UCE data from all sources (Genomes, FrogCap, SRA, and newly sequenced samples), provided as unfiltered sequences, SuperCRUNCH-filtered sequences, trimmed alignments, and a concatenated matrix.
Folders:
- `1 - Unfiltered Sequences`: This contains all sequences mined from published genomes using PHYLUCE (UCE-sequences-Genomes.fasta), all sequences used from the FrogCap paper (UCE-sequences-FrogCap.fasta), and all the newly assembled sequences from NCBI SRA and new sequencing (UCE-sequences-Assembled.fasta). The newly assembled sequences include contigs for Velvet and aTRAM2 assemblies, meaning there are redundant seuqences present (potentially two sequences for a species for a locus).
- `2 - Filtered Sequences`: This contains all sequences in marker-specific fasta files that passed through SuperCRUNCH similarity filtering and selection steps. These are the final sequences per UCE that were used, but prior to alignment and trimming.

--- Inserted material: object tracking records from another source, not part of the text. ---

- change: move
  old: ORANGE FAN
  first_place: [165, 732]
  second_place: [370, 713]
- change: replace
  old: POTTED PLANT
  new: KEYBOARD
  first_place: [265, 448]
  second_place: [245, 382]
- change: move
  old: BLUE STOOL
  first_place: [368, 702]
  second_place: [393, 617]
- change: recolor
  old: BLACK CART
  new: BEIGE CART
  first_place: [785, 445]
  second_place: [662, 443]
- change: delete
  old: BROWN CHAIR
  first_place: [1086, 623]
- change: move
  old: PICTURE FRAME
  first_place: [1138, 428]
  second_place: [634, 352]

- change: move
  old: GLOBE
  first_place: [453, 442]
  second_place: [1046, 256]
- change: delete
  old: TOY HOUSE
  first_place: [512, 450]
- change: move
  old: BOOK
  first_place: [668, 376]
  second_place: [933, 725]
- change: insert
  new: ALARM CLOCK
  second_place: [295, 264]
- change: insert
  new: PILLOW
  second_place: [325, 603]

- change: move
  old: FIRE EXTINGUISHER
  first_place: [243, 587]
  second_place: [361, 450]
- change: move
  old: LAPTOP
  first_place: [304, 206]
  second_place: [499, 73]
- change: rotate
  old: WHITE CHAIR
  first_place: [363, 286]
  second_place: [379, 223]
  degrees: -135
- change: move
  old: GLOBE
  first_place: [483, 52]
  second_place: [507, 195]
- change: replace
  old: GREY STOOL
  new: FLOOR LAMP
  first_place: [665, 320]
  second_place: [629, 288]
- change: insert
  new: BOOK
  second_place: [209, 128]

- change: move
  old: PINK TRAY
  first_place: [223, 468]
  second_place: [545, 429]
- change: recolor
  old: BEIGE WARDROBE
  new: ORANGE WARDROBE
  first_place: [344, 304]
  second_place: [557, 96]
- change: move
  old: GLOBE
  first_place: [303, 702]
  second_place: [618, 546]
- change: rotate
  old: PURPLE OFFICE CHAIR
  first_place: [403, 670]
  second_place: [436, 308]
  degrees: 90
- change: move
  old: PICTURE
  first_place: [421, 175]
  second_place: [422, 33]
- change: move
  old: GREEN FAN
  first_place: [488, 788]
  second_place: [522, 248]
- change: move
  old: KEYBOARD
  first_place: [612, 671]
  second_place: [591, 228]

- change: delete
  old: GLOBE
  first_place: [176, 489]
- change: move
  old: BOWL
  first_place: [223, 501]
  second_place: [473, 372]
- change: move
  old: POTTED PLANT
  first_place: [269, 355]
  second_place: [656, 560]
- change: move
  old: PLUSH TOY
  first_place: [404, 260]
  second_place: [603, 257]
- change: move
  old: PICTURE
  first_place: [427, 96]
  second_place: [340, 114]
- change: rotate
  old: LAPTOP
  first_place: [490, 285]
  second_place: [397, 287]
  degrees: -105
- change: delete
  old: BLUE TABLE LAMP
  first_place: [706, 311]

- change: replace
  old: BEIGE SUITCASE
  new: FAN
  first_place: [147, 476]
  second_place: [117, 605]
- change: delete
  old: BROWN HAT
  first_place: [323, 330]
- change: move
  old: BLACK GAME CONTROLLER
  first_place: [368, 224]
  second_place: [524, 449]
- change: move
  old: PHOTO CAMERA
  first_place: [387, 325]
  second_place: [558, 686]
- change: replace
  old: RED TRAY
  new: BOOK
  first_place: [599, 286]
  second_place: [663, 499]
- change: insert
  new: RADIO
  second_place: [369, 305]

- `3 - Final Trimmed Alignments`: Contains final alignments for all UCEs. These have been trimmed using TrimAl with gap-threshold of 0.2, so the original sequences are not represented here.
- `4 - Concatenated Alignment`: Contains the concatenated UCE alignment used for the RAxML analysis, along with taxa-loci counts and marker partition information (not used in the analysis).